Di tengah suasana panas itu terdengar dering ponsel dari atas meja tamu. Keduanya menghentikan aktivitas mereka dan menolehkan kepala pada pusat suara. Awalnya mereka tidak menghiraukan panggilan telfon tersebut tapi ini sudah yang ketiga dan Jeffrey memutuskan untuk berhenti, melihat pada layar ponsel.

"Punyamu, dari Daniel" ucap Jeffrey beranjak dari Zoey dan duduk di sofa.

"Oh.." Zoey ikut bangkit dan mengambil ponselnya. Dirinya merapihkan kaosnya yang terangkat dari ulah tangan Jeffrey, kemudian menjawab telfon dari Daniel tersebut.

"Halo?"

"Hmm, besok?" Zoey menolehkan kepalanya pada Jeffrey yang balik menatap bingung.

"Kalau besok malam—"

Jeffrey memilih untuk berdiri dan melangkahkan kaki menuju kamar mandi berada. Dia tidak perlu mendengarkan percakapan antara dua manusia yang baru saja berpacaran.

"Iya, Aku bisa besok malam. Tapi, nanti waktunya biar aku yang tentukan" ucap Zoey membalas Daniel melalui telfonnya.

"Aku lagi di rumah, ditemani netfl*x"

"Iya. Nanti kalau filmnya sudah habis aku makan siang, kamu juga jangan lupa makan ya"

"Hari ini ada jadwal ke klinik ya? Ketemu banyak Ibu hamil sama bayi dong? Dulu, aku juga punya cita-cita jadi dokter anak, alasannya karena suka anak kecil aja"

"Hahaha, aku serius, kamu hebat bisa jadi dokter kandungan karena kamu gak cuma nolong satu nyawa, ada dia atau lebih nyawa dalam satu persalinan"

"Ya, oh.. aku telfon lagi nanti" ucap Zoey melihat Jeffrey yang keluar dari kamar mandi dan melewati ruang tamu.

"Eum, see you, Daniel" Zoey mengakhiri sambungan telfonnya dan berjalan menghampiri Jeffrey.

"Mau kemana?" tanya Zoey dengan tangannya berada di pinggang Jeffrey.

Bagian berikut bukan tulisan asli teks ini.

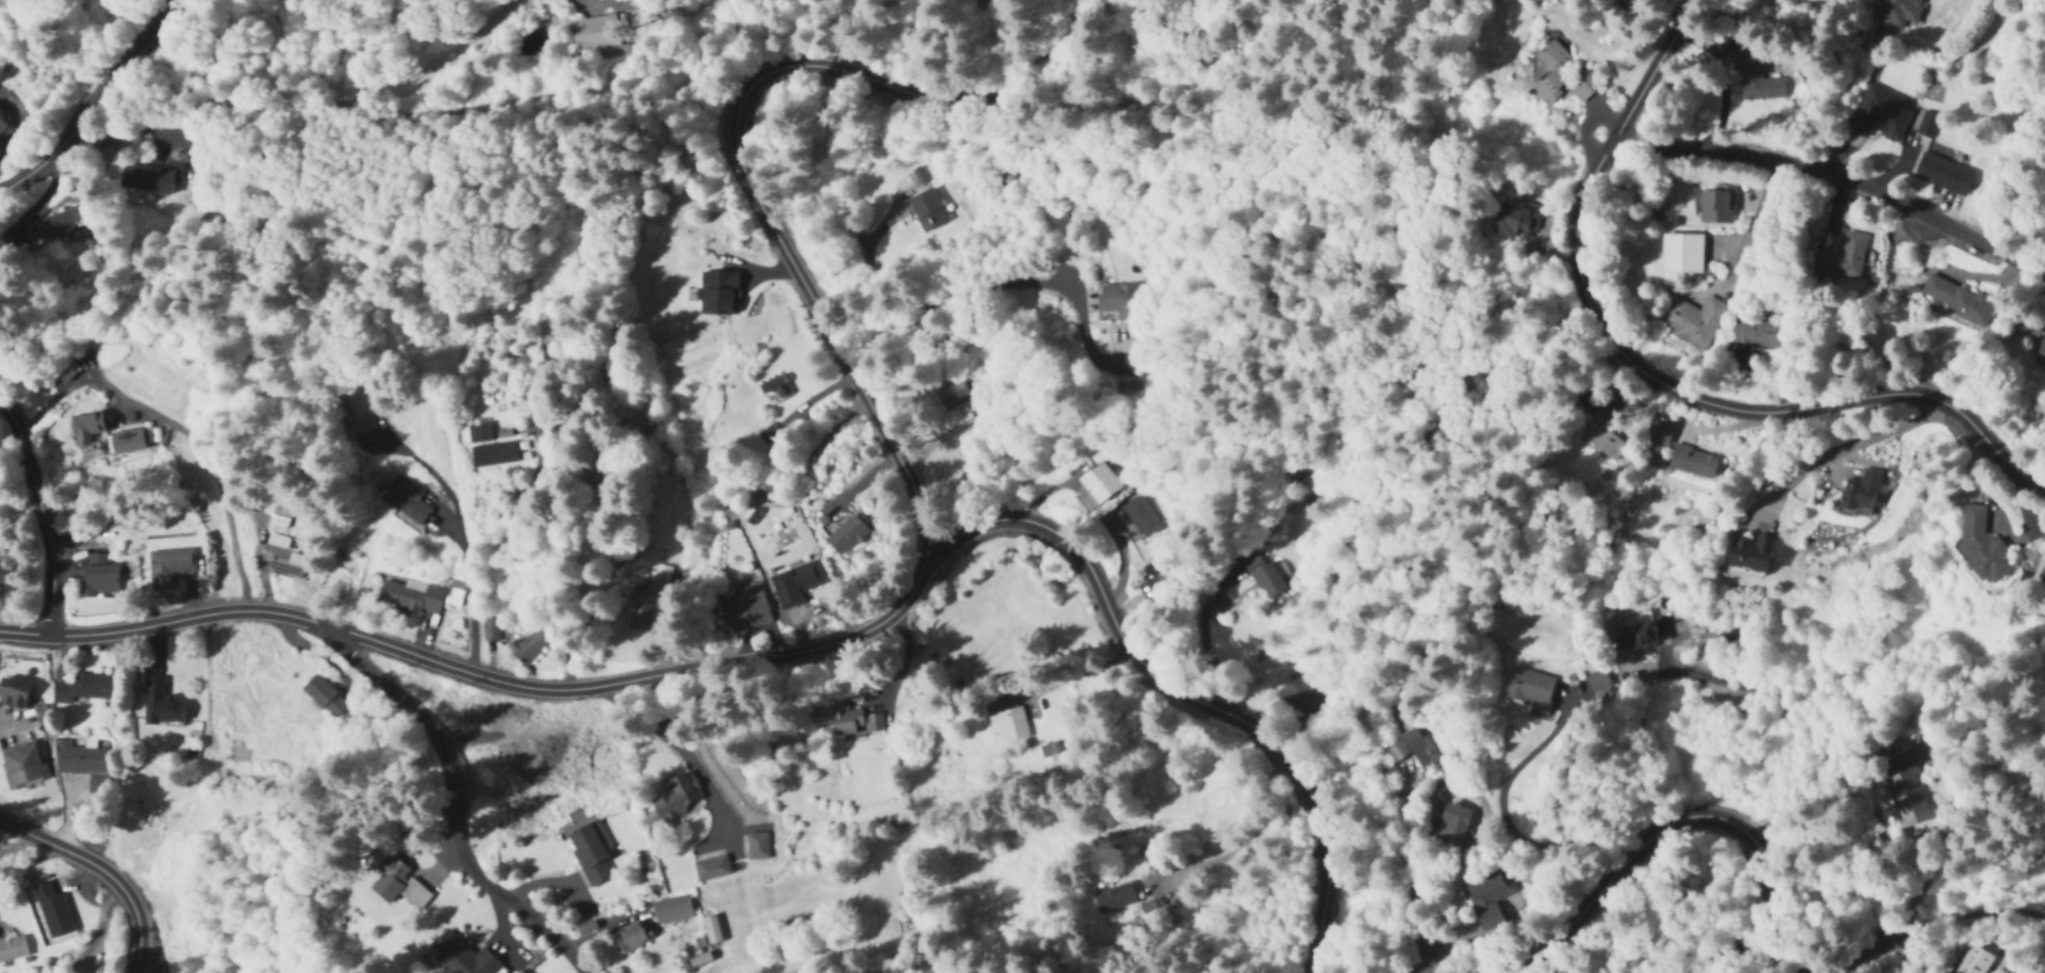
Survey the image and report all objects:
building: (1896, 13)
building: (598, 35)
building: (1562, 77)
building: (1756, 81)
road: (96, 103)
building: (1880, 115)
building: (1927, 126)
building: (3, 130)
road: (739, 154)
building: (1944, 175)
road: (1837, 177)
building: (147, 178)
building: (1717, 205)
building: (927, 211)
road: (1753, 222)
building: (1515, 223)
building: (56, 227)
building: (1682, 255)
building: (1843, 259)
road: (978, 292)
building: (1120, 301)
building: (1957, 302)
building: (1693, 322)
building: (2027, 330)
building: (1756, 334)
building: (2040, 356)
road: (1650, 376)
building: (775, 389)
building: (952, 396)
building: (355, 418)
building: (86, 428)
road: (180, 431)
building: (479, 433)
building: (1657, 433)
building: (769, 436)
building: (1599, 442)
road: (1841, 447)
building: (494, 454)
building: (1693, 462)
building: (1100, 483)
building: (1862, 493)
building: (405, 499)
road: (2023, 499)
road: (40, 514)
building: (281, 516)
building: (847, 535)
road: (460, 540)
building: (1981, 549)
building: (1751, 555)
building: (282, 557)
building: (173, 561)
building: (661, 575)
building: (2042, 575)
building: (1263, 576)
building: (101, 581)
building: (1155, 582)
building: (795, 584)
building: (413, 598)
building: (747, 608)
building: (640, 616)
building: (1636, 636)
building: (1725, 637)
road: (1206, 641)
building: (528, 647)
road: (1067, 672)
road: (482, 674)
building: (1598, 683)
building: (85, 687)
building: (1529, 688)
building: (13, 691)
road: (1187, 694)
building: (324, 697)
building: (1298, 697)
building: (1009, 715)
building: (856, 721)
road: (681, 745)
building: (1416, 747)
building: (1050, 749)
building: (239, 750)
building: (23, 765)
building: (86, 765)
building: (1902, 782)
building: (678, 798)
road: (454, 804)
road: (1681, 817)
building: (893, 821)
building: (1452, 825)
road: (8, 840)
road: (2, 846)
building: (756, 847)
building: (591, 853)
building: (1152, 858)
building: (711, 869)
road: (102, 871)
building: (399, 884)
road: (80, 891)
building: (1115, 897)
building: (1486, 898)
building: (672, 910)
building: (54, 911)
road: (1971, 912)
road: (94, 935)
building: (633, 936)
building: (12, 949)
road: (1871, 949)
building: (461, 956)
building: (700, 960)
building: (1974, 960)

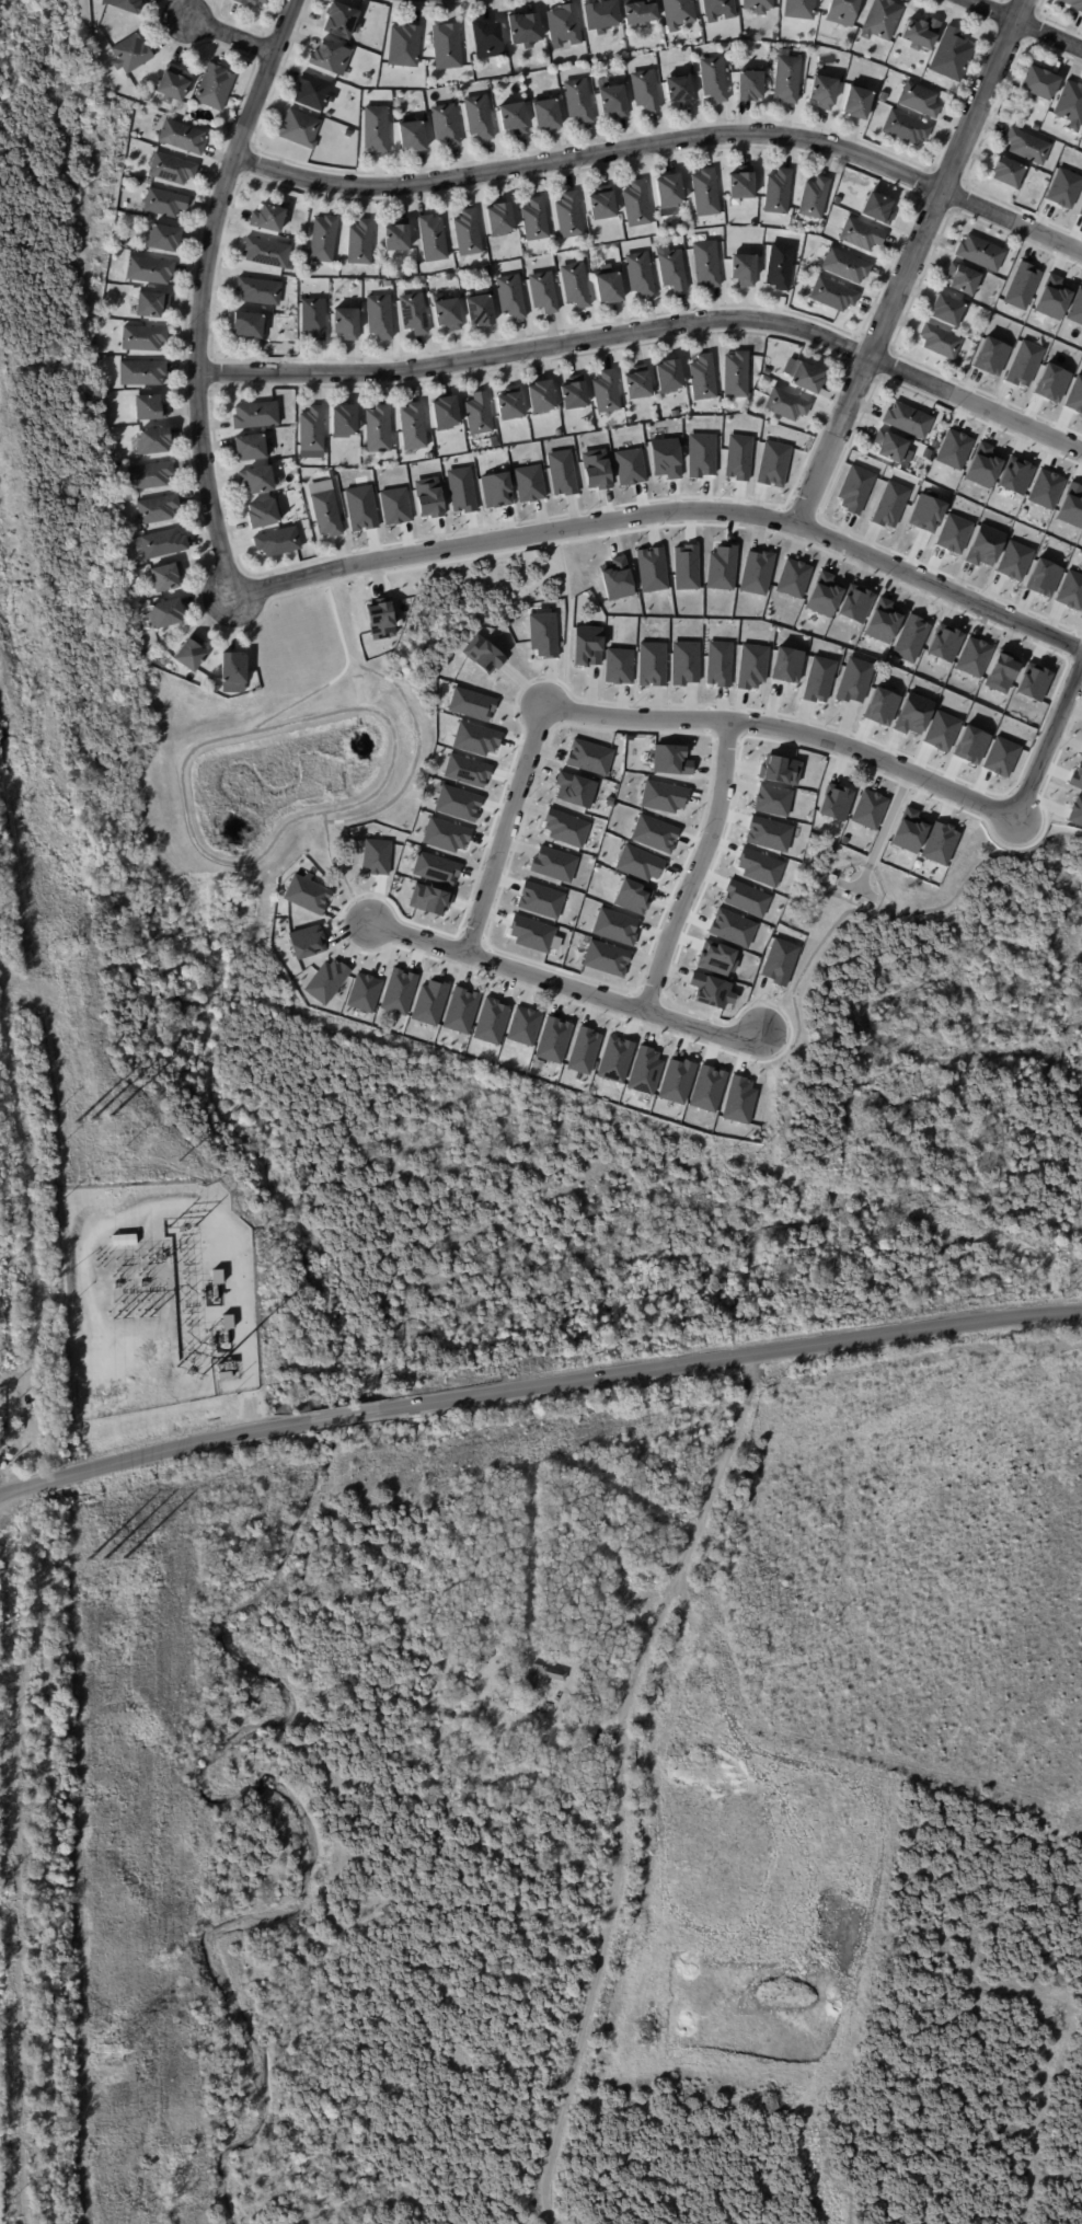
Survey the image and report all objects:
building: (249, 2)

"Ada panggilan buat ke kantor, besok siang gue jemput" ucap Jeffrey memindahkan Zoey ke samping untuk memberikannya jalan.

"Tapi— Jeff, kita belum—"

"Jangan telat ya, kalau lo telat nanti kencan bareng Daniel juga telat, bye" Jeffrey kembali berucap menghindari topik yang akan Zoey bawa dalam kalimatnya. Ia mengecup pipi Zoey, lalu melangkahkan kakinya keluar pintu apartemen.

"Huft.." helaan nafas panjang terdengar dari Zoey, raut kecewa terpancar jelas di wajahnya. Dirinya benar ditemani dengan film saja sekarang.